= Task details =
Copy every line of the data below with no changes, leaving out the pictures.

_____

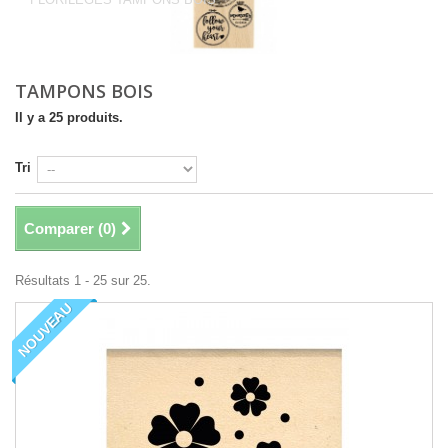
TAMPONS BOIS
Il y a 25 produits.
Tri
Comparer (
0
)
Résultats 1 - 25 sur 25.
NOUVEAU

_____

= Solution to the problem =
TAMPONS BOIS
Il y a 25 produits.
Tri
Comparer (
0
)
Résultats 1 - 25 sur 25.
NOUVEAU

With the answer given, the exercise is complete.